An extraordinary reunion took place recently in upstate New York between a 96-year-old woman and her long-last daughter after being apart 82 years.
The emotional scene played out at the airport in Binghamton where Lena Pierce met the daughter she last saw in 1933, a daughter who is now 82 years old herself.
"All this time, and now I'm finally going to see her again," Pierce said. "I can't remember back that far because that was so many years ago."
Pierce -- now a mother, grandmother and great-grandmother -- is thinking back all those decades to when she was 14 years old and gave birth to a little girl in a Utica hospital.
Her name was Eva May.
"She bathed her and changed her diapers, and she came to love her," daughter Millie Hawk said.
But six months later, her baby girl was gone.
"The state came in and took her away from her," Hawk said. "And said she wasn't old enough to have a baby."
Eva May grew up on Long Island as an only child.
"There was a lot of times I worried about her," Pierce said. "And wondered where she was."
Her adoptive parents renamed her Betty.
"I had imaginary sisters and I had imaginary brothers, and I had them all named and I would talk to them at night," Betty Morrell said. "My adoptive mother died when I was 21, and my father died a few years after.
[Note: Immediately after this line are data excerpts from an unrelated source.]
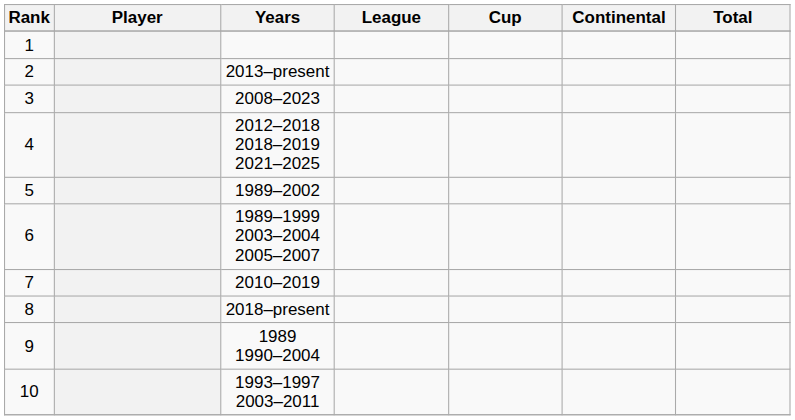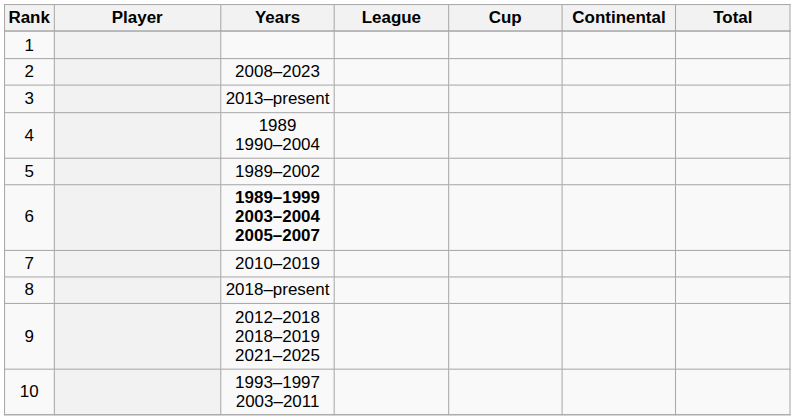2 | Years: 2013–present -> 2008–2023
3 | Years: 2008–2023 -> 2013–present
4 | Years: 2012–2018 2018–2019 2021–2025 -> 1989 1990–2004
6 | Years: normal -> bold
9 | Years: 1989 1990–2004 -> 2012–2018 2018–2019 2021–2025
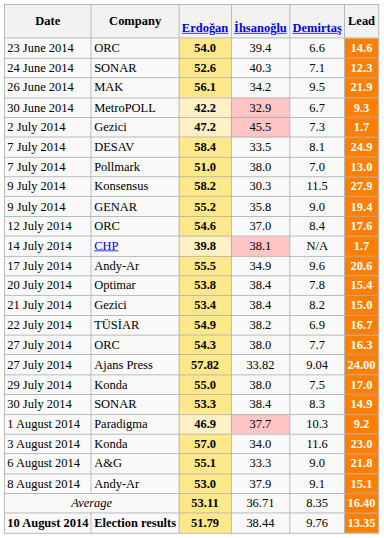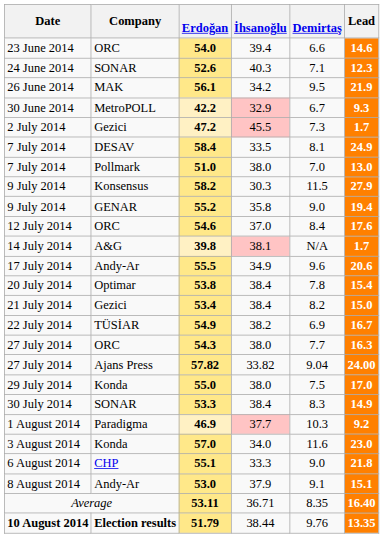39.8 | Company: CHP -> A&G
55.1 | Company: A&G -> CHP
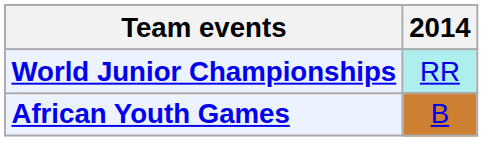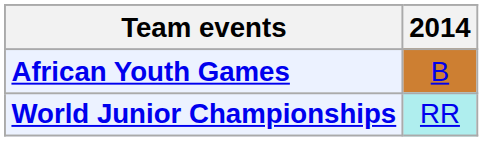rows swapped: African Youth Games <-> World Junior Championships
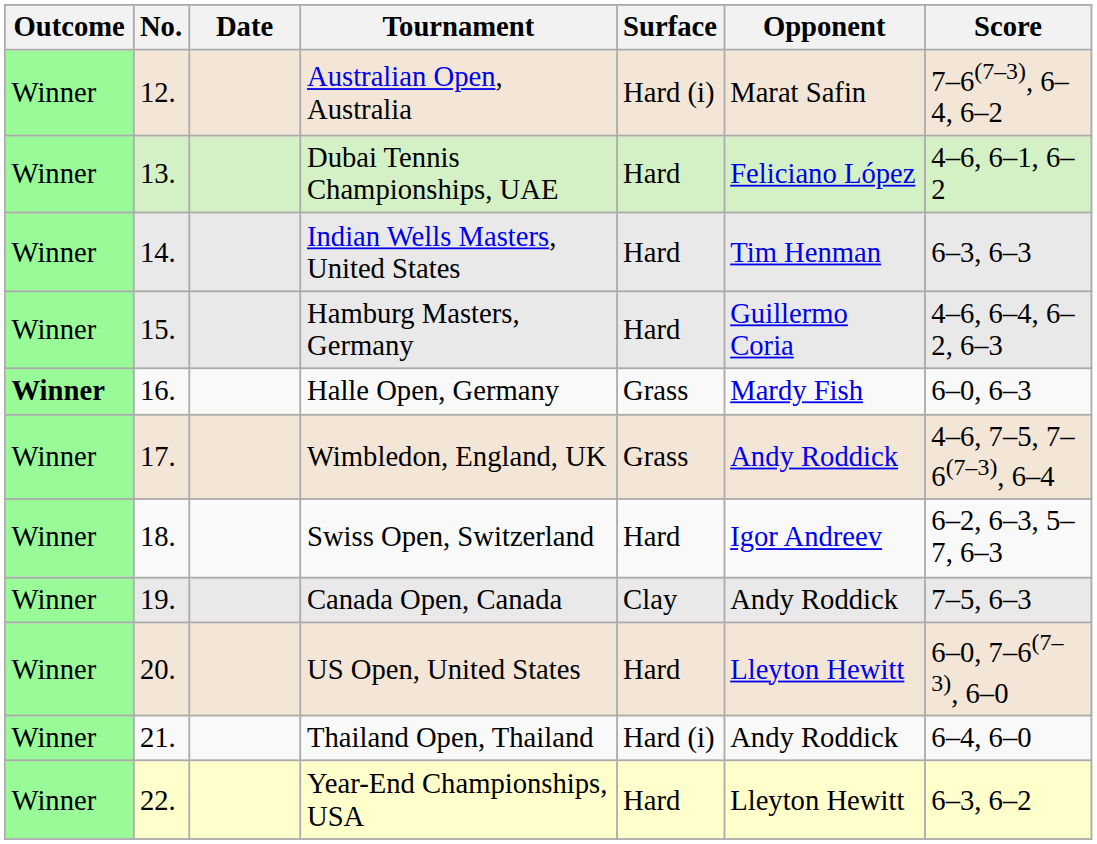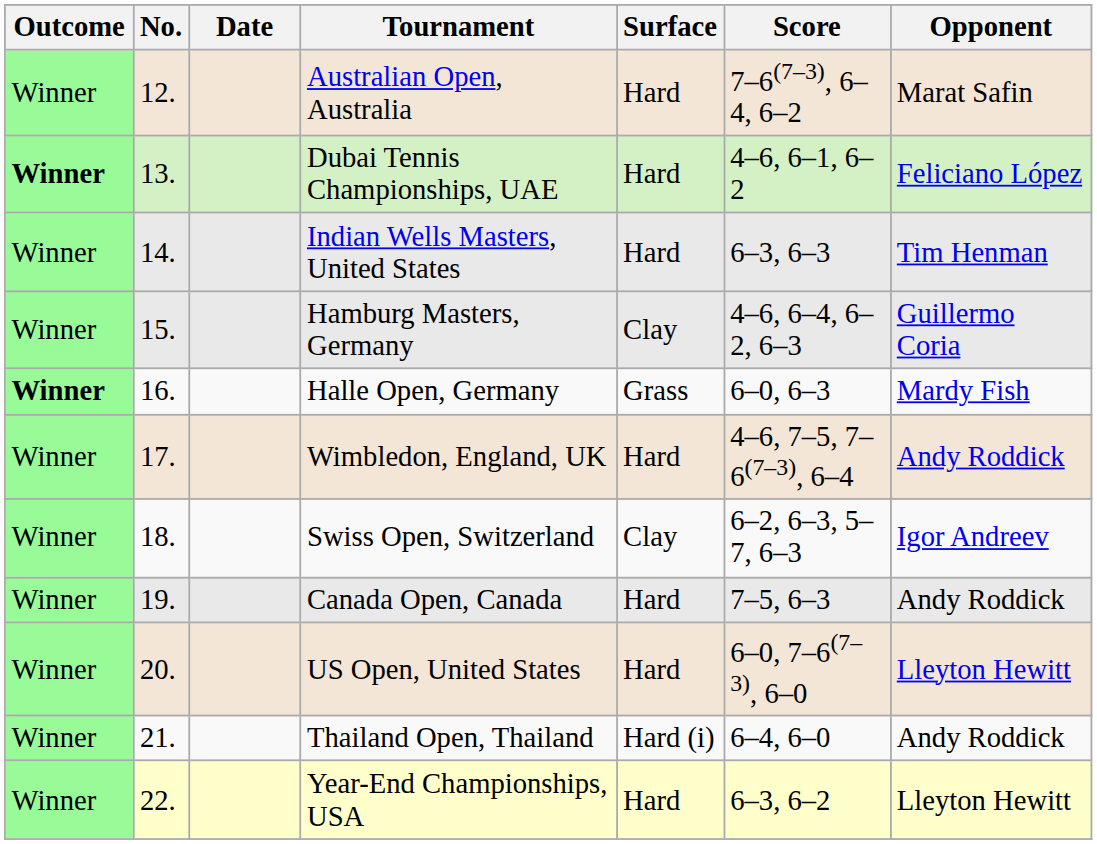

So I've been on my own all this time."
But after 50 years of searching, Betty finally found her biological mom.
"Here's your daughter, mom," Morrell said at the reunion. "Here's Eva May."
With clues to her past, Betty began looking.
"An aunt of mine had one day slipped and said my name was Eva," she said. "And I said, 'Oh.' And she says, 'And you know, you were born up in Utica?'"
Online searching through Ancestry.com prompted a call placed to the Utica hospital where she was born, which led her to her birth certificate and her mother's name.
"You know, it came through, and she was alive," Morrell said. "And my God, I had been talking to her on the phone, and it was like, it's all gone. My life is complete at this point."
More than eight decades of wondering, searching and hoping, but 82 years that were well worth the wait.
Now, it's time for mother and daughter to catch up on the long lives they've already lived and to determine how they'll spend the time they have left.